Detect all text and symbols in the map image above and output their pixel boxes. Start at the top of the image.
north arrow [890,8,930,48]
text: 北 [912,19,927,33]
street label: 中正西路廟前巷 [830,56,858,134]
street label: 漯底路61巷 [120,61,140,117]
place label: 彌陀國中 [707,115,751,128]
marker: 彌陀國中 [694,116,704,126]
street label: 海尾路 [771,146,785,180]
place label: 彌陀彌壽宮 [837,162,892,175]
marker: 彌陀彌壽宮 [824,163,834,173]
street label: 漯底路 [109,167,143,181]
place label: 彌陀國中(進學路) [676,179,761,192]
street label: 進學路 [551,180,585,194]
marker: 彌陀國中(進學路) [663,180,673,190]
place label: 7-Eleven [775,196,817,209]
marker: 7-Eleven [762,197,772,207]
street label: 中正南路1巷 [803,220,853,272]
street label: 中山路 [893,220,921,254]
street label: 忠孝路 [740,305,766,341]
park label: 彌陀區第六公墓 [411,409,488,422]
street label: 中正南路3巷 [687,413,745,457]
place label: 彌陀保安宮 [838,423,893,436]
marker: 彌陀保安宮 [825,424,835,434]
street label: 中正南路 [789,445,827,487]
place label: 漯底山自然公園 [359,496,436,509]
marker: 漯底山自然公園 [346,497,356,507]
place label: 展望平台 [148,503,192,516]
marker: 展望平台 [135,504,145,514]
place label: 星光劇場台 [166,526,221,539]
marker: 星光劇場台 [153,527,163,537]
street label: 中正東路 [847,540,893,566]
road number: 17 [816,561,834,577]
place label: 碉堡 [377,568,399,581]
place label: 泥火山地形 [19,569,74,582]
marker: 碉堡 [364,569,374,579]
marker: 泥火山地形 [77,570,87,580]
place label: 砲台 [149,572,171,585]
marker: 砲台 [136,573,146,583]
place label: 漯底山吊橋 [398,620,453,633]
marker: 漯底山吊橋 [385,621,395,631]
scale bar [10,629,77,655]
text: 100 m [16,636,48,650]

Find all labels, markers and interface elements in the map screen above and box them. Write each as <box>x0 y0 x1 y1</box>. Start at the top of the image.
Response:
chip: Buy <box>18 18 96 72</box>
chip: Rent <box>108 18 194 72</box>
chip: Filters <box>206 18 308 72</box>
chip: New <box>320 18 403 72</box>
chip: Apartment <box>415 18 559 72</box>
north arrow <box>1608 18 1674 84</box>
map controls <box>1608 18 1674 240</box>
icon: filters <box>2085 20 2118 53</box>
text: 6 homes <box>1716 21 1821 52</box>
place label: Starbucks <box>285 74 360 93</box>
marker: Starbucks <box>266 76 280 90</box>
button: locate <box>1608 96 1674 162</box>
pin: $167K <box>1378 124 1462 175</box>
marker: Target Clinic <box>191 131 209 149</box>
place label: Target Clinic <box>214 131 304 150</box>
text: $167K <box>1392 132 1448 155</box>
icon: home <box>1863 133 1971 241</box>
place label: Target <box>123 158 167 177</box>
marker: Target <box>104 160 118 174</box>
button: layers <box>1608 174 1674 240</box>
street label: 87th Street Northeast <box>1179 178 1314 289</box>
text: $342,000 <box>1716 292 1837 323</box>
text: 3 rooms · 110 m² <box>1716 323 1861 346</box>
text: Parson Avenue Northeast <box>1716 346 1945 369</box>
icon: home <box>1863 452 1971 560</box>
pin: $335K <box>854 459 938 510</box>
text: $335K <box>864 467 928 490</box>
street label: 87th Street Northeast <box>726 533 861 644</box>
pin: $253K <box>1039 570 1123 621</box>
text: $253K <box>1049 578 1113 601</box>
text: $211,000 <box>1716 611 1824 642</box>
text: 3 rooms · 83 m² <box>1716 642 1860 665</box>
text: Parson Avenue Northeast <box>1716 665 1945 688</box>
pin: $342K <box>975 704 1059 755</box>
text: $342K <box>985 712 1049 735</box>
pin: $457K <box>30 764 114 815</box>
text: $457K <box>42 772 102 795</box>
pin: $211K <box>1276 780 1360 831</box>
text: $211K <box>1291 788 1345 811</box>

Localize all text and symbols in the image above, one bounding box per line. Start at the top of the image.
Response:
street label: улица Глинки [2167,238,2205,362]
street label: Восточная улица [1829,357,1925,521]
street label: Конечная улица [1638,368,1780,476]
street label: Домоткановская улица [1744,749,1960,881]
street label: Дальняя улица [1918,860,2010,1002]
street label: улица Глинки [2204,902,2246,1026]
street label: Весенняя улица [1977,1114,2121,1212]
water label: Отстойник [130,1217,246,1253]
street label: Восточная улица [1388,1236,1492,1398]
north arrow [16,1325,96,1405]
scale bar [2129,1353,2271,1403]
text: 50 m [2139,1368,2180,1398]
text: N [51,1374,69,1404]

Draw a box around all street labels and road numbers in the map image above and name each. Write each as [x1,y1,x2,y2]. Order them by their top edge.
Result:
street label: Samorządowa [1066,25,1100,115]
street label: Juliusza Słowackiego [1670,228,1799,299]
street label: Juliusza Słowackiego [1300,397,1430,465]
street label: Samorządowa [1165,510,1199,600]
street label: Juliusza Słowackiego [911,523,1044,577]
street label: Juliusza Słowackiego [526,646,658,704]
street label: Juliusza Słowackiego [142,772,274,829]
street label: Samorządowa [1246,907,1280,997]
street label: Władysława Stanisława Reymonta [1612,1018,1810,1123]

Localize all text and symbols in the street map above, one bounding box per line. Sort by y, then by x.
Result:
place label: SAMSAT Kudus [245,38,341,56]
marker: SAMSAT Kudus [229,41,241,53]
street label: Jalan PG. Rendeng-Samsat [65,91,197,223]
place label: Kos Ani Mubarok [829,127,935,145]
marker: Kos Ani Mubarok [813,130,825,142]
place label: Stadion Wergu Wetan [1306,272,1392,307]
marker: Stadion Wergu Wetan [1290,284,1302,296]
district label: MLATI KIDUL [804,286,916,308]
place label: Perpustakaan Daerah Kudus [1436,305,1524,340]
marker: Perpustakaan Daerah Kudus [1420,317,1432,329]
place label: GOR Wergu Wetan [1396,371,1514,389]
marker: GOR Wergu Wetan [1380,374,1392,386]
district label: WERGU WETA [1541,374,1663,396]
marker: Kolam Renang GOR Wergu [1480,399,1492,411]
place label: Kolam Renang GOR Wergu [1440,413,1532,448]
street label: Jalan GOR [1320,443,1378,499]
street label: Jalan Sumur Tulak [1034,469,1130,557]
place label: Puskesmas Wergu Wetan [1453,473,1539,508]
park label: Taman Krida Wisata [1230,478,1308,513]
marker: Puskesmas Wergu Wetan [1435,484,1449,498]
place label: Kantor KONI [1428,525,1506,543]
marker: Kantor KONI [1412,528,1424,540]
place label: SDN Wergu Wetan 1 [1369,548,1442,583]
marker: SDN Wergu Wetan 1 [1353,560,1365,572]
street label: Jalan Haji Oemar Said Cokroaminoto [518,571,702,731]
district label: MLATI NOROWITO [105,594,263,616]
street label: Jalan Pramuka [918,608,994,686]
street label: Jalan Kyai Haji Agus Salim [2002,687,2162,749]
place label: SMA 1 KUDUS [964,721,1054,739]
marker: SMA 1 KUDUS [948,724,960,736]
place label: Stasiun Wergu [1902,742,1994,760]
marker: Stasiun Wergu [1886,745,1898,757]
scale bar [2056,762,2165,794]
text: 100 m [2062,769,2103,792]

-.-.-

TASK TO COMPLETE =>
Going through the entries, return every line holding the word "them".

OUTPUT BELOW =>
Find all labels, markers and interface elements in the map screen above and box them. Write each as <box>x0 y0 x1 y1</box>. Start at the top of the image.
Draw a box around all street labels and road numbers in the map image above and name each. Write each as [x1,y1,x2,y2]. Order them by their top edge.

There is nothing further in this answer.